Lucio Silla in Brussels
When you have enjoyed an excellent performance of a work and circumstances enable you to see it again soon after in a different production, there is a risk that your second encounter will be disappointing. This summer I had been mightily impressed by Buxton Festival’s Lucio Silla (see my blog of 21st July). La Monnaie at Brussels has a very good reputation: could it do better with this work?
Clearly the Belgian opera company has the advantage of having more resources at its disposal, most obviously for the engagement of singers; and the quality of the soloists was indeed of an international standard. Outstanding was the Dutch soprano Lenneke Ruiten who had made such an impact as Fiordiligi in the Aix production of Cosi Fan Tutte at Edinburgh (my blog, 28 August 2016). She not only sung the highly ornamented coloratura role of Giunia with assurance and brilliant tone – at this stage of his career Mozart was very fond, perhaps too fond, of vocal display – but she also internalised the dramatic dimension so effectively that her physical and psychological interpretation of a victim of abuse was gripping from beginning to end. Deliberately ineffectual and ungainly in appearance, Anna Bonitatibus as her fiancé Cecilio was very much at home in early Mozartian musical style. She brought colour to the vocal line and had the confidence, when required, to sing very softly; her last aria was most moving. Ilse Eerens contributed a perky, juvenile Celia, spinning out the trills with aplomb.

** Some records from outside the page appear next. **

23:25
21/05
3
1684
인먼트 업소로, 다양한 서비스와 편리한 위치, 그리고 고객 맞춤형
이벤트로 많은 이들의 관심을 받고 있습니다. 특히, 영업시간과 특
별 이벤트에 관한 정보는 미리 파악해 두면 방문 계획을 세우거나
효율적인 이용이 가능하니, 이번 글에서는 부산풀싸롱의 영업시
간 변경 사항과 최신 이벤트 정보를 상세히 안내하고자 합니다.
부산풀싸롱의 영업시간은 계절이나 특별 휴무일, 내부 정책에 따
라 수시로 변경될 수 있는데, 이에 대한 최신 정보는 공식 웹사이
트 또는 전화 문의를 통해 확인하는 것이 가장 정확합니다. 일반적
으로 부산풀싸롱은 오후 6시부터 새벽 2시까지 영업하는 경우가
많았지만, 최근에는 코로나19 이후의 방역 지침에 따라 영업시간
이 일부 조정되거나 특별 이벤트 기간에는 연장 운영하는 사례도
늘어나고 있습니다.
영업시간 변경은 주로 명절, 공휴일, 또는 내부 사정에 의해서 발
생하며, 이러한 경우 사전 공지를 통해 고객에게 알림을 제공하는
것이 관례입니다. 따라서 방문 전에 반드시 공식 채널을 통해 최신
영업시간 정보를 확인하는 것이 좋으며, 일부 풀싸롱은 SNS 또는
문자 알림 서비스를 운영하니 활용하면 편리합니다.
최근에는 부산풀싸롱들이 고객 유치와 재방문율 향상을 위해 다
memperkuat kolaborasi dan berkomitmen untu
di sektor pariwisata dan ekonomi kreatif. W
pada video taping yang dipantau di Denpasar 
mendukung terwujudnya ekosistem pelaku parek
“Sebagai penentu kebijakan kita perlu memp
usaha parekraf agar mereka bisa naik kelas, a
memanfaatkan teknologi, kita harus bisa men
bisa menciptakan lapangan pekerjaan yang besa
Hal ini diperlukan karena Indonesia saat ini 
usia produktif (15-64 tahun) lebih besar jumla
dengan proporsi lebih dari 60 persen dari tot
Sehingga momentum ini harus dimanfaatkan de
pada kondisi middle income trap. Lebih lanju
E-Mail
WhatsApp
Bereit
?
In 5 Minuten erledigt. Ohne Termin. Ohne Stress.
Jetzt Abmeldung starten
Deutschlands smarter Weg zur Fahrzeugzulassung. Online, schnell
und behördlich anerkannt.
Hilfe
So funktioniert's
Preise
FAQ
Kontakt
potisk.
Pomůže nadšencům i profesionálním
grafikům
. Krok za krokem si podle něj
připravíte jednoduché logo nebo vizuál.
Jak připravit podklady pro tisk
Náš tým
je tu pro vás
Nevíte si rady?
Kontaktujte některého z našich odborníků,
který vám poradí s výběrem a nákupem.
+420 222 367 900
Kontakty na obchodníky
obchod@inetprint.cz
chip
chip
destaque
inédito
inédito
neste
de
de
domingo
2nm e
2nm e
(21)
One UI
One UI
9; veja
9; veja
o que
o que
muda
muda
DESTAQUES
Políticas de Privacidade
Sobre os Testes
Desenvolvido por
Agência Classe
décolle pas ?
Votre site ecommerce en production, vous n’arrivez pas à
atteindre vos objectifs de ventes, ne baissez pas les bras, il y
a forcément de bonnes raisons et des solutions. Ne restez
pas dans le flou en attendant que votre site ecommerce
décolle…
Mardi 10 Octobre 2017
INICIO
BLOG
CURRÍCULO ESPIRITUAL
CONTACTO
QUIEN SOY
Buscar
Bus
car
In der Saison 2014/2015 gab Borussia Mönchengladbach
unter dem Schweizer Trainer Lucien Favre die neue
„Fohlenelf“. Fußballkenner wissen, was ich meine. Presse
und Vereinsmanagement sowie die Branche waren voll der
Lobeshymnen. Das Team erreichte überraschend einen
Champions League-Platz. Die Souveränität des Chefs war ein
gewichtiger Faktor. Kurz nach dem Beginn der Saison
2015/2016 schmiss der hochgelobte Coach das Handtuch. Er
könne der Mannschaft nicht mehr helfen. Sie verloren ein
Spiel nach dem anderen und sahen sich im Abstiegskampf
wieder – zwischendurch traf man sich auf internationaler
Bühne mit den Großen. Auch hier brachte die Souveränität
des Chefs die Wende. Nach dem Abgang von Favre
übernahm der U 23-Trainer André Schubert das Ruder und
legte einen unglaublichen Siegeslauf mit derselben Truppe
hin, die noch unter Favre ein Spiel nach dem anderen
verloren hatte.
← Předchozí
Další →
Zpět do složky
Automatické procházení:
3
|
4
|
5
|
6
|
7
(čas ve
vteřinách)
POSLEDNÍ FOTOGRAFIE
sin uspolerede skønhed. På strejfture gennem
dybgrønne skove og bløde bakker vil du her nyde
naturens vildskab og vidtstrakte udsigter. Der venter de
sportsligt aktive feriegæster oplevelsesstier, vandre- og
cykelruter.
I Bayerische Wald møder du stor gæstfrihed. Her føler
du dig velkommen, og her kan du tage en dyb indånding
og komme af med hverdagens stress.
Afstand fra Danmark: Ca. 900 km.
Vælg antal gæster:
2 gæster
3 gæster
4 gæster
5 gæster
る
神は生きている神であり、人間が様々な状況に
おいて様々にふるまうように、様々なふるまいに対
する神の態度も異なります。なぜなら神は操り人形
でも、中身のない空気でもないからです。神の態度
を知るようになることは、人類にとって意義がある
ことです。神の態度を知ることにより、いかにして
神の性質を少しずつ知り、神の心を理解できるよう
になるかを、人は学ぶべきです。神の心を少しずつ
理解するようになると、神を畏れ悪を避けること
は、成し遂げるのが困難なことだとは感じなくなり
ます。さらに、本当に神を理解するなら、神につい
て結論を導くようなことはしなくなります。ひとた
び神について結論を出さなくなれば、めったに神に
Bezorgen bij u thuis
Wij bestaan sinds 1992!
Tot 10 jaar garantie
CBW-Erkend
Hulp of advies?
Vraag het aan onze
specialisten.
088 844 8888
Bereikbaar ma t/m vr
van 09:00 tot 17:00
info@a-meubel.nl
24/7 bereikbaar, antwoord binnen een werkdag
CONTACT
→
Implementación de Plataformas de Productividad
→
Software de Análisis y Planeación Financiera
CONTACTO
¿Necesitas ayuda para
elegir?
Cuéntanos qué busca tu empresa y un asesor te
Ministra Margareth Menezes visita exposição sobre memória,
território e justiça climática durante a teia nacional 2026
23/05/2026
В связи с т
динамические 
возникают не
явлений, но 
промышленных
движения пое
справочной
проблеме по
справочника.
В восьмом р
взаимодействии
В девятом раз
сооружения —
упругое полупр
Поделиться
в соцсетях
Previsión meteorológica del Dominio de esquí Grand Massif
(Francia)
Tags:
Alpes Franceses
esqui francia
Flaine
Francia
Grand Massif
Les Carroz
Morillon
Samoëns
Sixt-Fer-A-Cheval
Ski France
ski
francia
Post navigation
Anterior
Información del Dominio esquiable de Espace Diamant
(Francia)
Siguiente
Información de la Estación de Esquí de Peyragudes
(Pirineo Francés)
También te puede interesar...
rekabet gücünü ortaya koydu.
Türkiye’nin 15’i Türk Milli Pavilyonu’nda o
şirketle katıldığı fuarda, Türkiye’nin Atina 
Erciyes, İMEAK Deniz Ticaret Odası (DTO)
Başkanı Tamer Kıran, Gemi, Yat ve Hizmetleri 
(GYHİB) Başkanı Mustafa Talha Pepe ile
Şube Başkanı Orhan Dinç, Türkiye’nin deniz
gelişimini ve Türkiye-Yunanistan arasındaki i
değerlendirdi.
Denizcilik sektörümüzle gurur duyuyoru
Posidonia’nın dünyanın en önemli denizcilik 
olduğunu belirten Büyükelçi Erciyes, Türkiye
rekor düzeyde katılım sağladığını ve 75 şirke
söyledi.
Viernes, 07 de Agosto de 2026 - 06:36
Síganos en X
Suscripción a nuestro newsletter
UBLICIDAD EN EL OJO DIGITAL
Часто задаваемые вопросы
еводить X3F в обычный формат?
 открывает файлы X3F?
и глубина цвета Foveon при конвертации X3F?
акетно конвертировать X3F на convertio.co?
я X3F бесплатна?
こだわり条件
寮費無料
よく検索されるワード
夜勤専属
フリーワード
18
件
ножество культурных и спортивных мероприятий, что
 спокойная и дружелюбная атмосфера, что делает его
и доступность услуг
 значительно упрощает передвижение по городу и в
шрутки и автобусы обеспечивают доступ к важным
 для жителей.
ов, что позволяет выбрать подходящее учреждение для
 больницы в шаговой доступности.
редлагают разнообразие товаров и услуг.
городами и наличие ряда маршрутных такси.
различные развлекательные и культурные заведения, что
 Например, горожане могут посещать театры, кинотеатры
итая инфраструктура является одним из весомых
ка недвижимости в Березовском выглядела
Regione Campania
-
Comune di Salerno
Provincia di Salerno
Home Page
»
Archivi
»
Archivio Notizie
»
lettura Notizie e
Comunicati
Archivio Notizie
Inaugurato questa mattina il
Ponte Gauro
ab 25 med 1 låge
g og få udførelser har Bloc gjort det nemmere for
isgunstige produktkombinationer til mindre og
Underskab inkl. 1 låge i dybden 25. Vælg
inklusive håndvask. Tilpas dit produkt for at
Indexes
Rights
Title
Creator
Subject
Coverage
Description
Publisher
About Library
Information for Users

The Buxton performance had benefited from a small orchestra which, with its conductor, specialised in baroque music. I was at first resistant to the richer sound emanating from the La Monnaie Orchestra, but was nevertheless won over by conductor Antonello Manacorda’s musical direction, precise but passionate.
What then of the production? At Buxton, Harry Silverstein had most successfully opted for an abstract setting, concentrating on the relationships between the characters with studied movements, constrained to match the music. Tobias Kratzer in Brussels adopted a very different approach. Preferring to give the piece more specific associations, he turned Lucio Silla into a contemporary ruler obsessed with power and violence and with a fetish for knives and blood. The conception worked well, not the least because it had a strong narrative dimension and a decors (designer Rainer Sellmaier) which complemented the drama – a largely featureless house where the ruler and his henchman are ensconced, surrounded by a garden in which human values are to the fore.
But, as can happen when directors fear that audiences will become bored with the opera seria format and its long solo arias, there was far too much gratuitous stage business which impeded musical communication. The worst example was when videos of rape and physical violence were distractingly displayed while the soloists vainly attempted to retain the spectators’ attention. Yet another example, I fear, of a German Regisseur overegging the pudding.